Exercise directions: Set down exactly, from the records below, the line with "(£1,000,000 aggregate) |" through the line with "Website | |", and nothing else.

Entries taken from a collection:
== Segment start ==

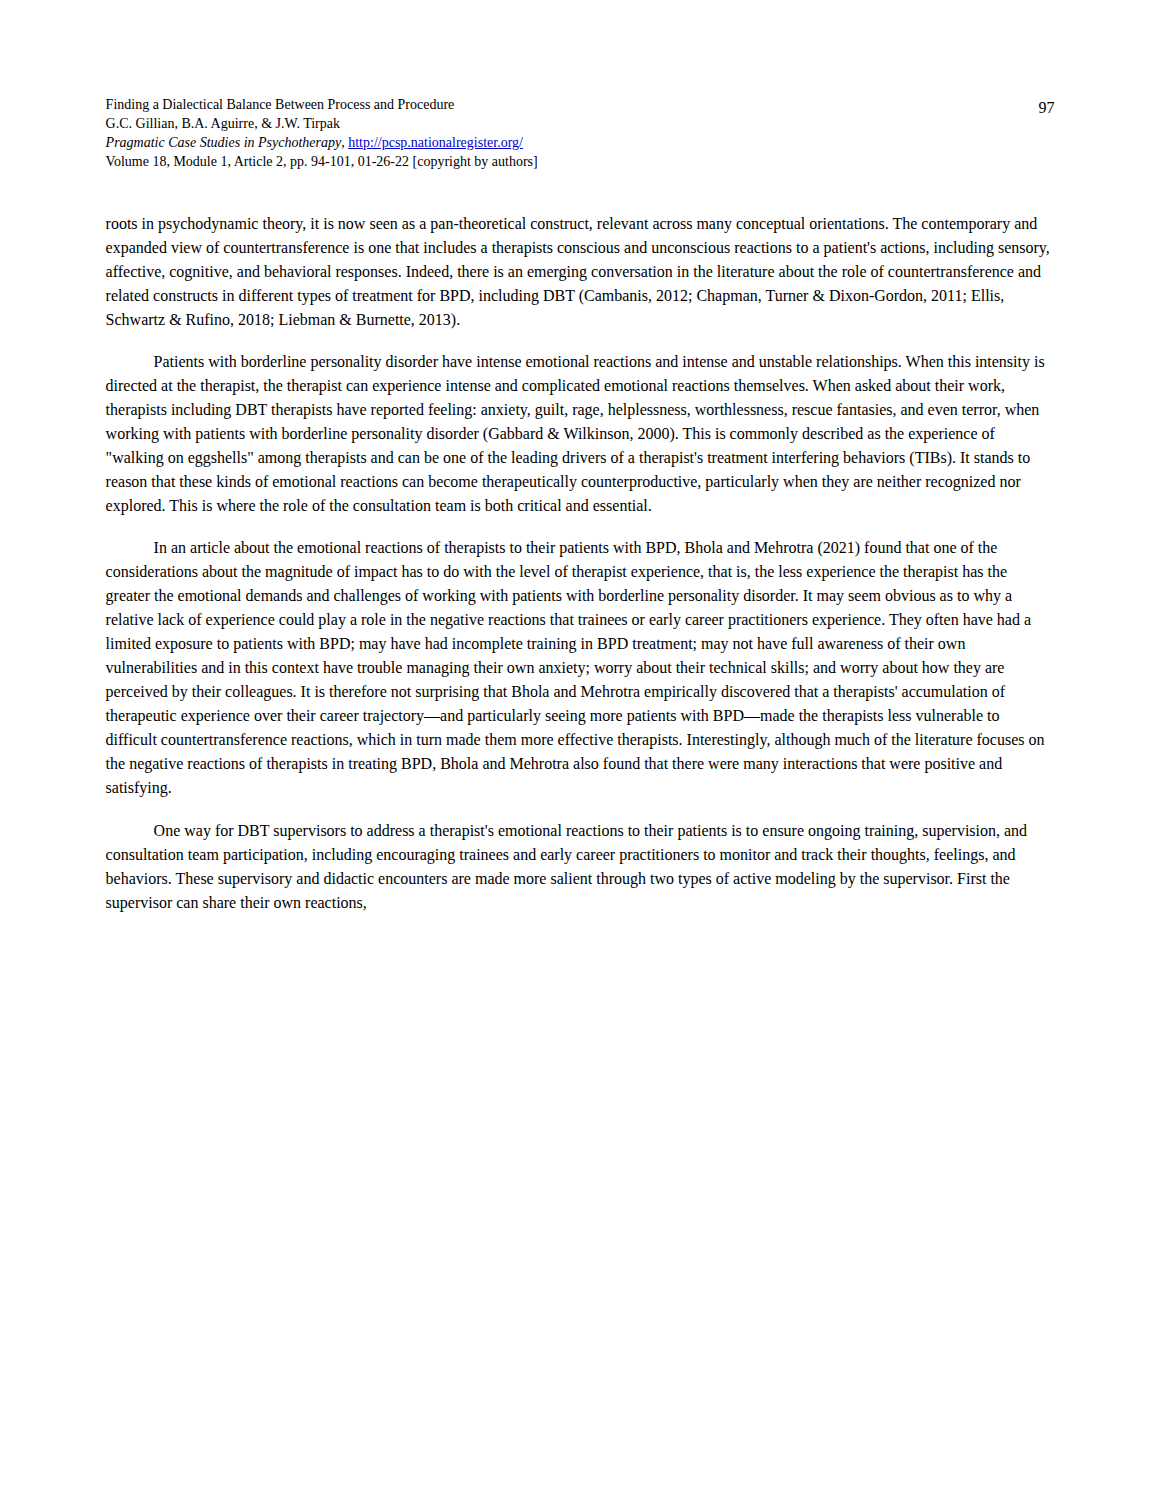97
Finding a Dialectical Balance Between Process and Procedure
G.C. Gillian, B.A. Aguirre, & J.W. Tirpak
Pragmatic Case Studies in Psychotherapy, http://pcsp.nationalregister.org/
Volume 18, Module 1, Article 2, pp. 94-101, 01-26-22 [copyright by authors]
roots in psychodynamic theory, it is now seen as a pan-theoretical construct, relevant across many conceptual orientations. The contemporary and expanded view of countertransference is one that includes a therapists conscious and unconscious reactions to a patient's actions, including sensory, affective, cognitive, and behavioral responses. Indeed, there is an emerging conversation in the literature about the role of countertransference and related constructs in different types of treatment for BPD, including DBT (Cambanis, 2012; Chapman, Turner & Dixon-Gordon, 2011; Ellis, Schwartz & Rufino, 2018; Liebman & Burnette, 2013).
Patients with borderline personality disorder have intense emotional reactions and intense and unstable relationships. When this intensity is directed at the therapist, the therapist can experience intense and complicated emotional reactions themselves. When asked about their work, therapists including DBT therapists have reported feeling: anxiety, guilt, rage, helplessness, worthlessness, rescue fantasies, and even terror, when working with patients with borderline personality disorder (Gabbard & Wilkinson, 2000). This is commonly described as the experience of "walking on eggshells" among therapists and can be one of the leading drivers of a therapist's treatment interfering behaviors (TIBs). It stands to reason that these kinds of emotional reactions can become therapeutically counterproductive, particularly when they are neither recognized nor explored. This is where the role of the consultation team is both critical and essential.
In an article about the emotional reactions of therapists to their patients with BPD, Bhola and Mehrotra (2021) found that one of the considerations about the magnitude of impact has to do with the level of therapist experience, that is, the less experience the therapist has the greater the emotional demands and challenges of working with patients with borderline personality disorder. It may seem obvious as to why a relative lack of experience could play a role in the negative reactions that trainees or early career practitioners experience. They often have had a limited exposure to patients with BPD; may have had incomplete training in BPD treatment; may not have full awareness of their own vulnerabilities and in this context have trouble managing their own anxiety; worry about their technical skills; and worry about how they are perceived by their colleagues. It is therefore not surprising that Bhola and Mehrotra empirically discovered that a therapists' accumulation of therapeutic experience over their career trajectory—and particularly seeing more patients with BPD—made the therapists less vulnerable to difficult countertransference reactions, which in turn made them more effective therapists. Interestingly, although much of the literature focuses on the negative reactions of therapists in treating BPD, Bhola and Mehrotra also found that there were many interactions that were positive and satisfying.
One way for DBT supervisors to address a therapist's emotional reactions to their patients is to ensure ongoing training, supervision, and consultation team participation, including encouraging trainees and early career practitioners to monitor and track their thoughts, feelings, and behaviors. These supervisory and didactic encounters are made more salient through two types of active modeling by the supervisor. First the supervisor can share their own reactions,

== Segment end ==
== Segment start ==

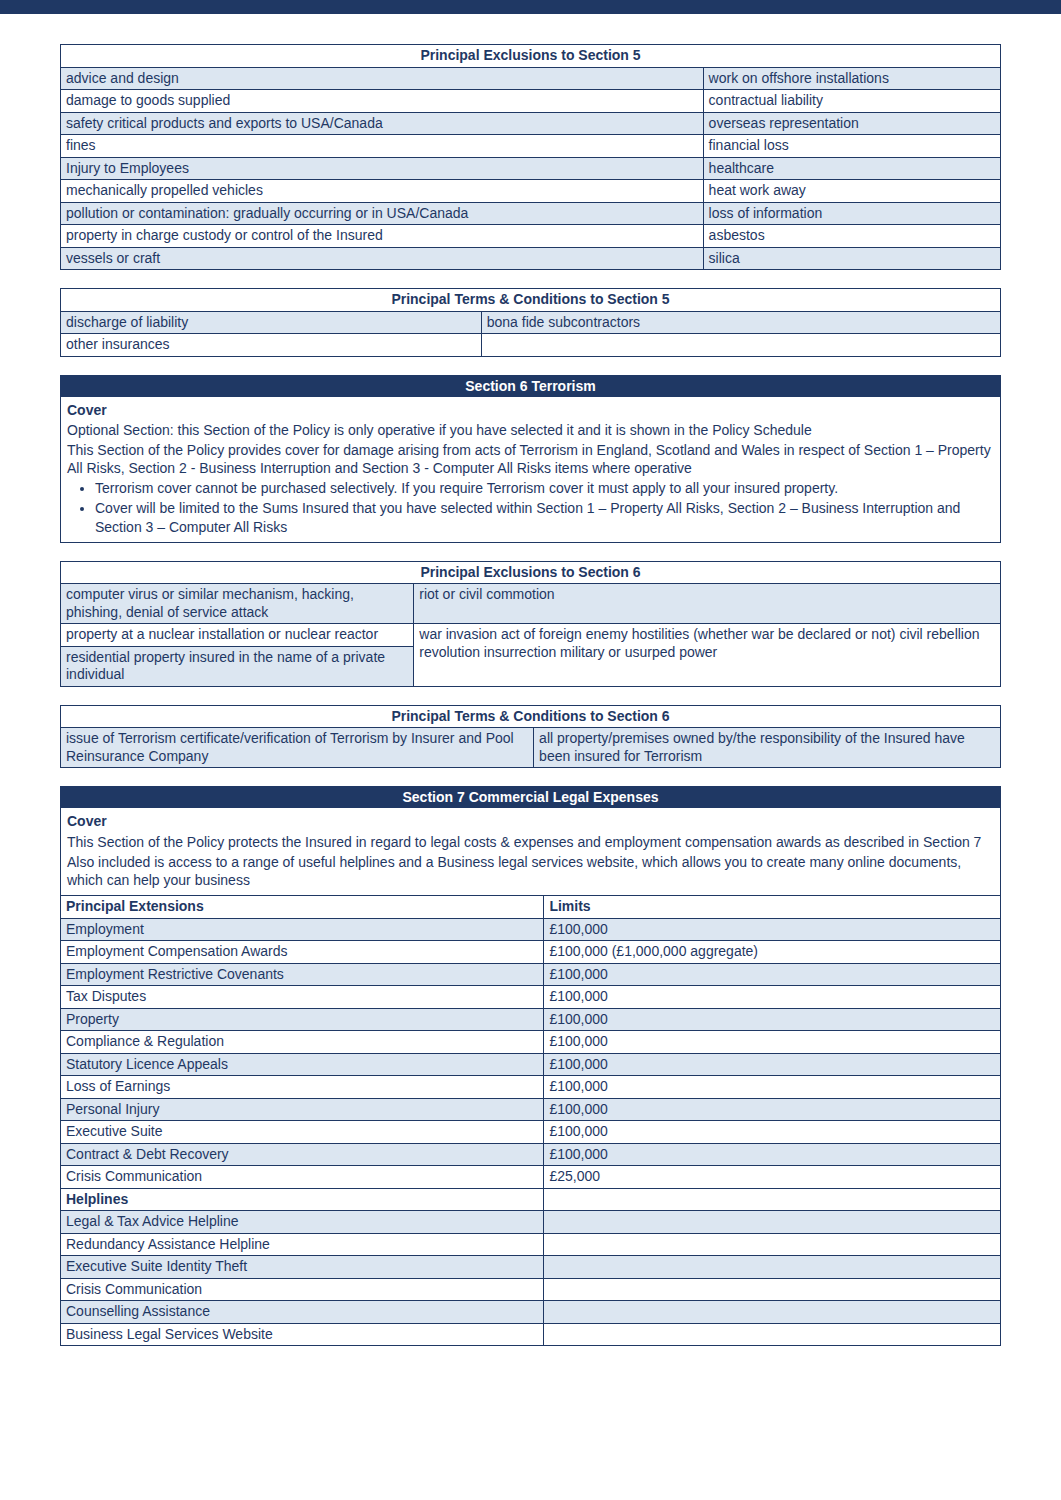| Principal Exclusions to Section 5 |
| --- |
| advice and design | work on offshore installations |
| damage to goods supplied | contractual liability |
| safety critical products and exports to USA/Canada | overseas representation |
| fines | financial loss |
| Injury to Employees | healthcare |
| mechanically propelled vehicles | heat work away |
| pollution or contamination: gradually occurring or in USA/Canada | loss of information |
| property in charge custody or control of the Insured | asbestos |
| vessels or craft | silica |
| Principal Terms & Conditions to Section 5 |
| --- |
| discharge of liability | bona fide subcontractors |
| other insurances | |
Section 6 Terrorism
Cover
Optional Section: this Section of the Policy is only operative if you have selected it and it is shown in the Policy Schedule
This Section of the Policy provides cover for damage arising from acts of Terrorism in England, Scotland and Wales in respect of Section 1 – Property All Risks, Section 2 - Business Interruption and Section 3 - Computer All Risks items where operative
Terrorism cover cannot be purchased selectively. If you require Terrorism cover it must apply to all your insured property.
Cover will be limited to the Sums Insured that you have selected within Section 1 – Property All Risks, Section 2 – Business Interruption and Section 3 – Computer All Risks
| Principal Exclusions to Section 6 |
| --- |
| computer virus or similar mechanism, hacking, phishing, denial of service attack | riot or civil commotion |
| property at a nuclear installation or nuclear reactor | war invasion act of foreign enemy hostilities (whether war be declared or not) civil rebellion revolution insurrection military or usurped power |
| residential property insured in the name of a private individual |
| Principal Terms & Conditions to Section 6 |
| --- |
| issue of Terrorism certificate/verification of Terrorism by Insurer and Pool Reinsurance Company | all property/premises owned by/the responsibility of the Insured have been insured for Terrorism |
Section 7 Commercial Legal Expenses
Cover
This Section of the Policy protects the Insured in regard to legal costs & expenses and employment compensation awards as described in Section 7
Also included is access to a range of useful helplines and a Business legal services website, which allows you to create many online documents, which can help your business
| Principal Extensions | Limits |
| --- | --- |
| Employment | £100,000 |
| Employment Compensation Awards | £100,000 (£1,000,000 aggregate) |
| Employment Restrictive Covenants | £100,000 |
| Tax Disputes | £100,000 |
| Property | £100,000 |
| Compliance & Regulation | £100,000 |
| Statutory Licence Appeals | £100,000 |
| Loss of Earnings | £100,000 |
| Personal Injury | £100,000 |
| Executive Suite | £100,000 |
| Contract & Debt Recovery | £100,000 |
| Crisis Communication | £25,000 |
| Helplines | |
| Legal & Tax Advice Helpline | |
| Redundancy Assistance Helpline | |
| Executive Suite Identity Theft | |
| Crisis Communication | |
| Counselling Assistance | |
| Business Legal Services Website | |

== Segment end ==

Response area:
| Employment Compensation Awards | £100,000 (£1,000,000 aggregate) |
| Employment Restrictive Covenants | £100,000 |
| Tax Disputes | £100,000 |
| Property | £100,000 |
| Compliance & Regulation | £100,000 |
| Statutory Licence Appeals | £100,000 |
| Loss of Earnings | £100,000 |
| Personal Injury | £100,000 |
| Executive Suite | £100,000 |
| Contract & Debt Recovery | £100,000 |
| Crisis Communication | £25,000 |
| Helplines | |
| Legal & Tax Advice Helpline | |
| Redundancy Assistance Helpline | |
| Executive Suite Identity Theft | |
| Crisis Communication | |
| Counselling Assistance | |
| Business Legal Services Website | |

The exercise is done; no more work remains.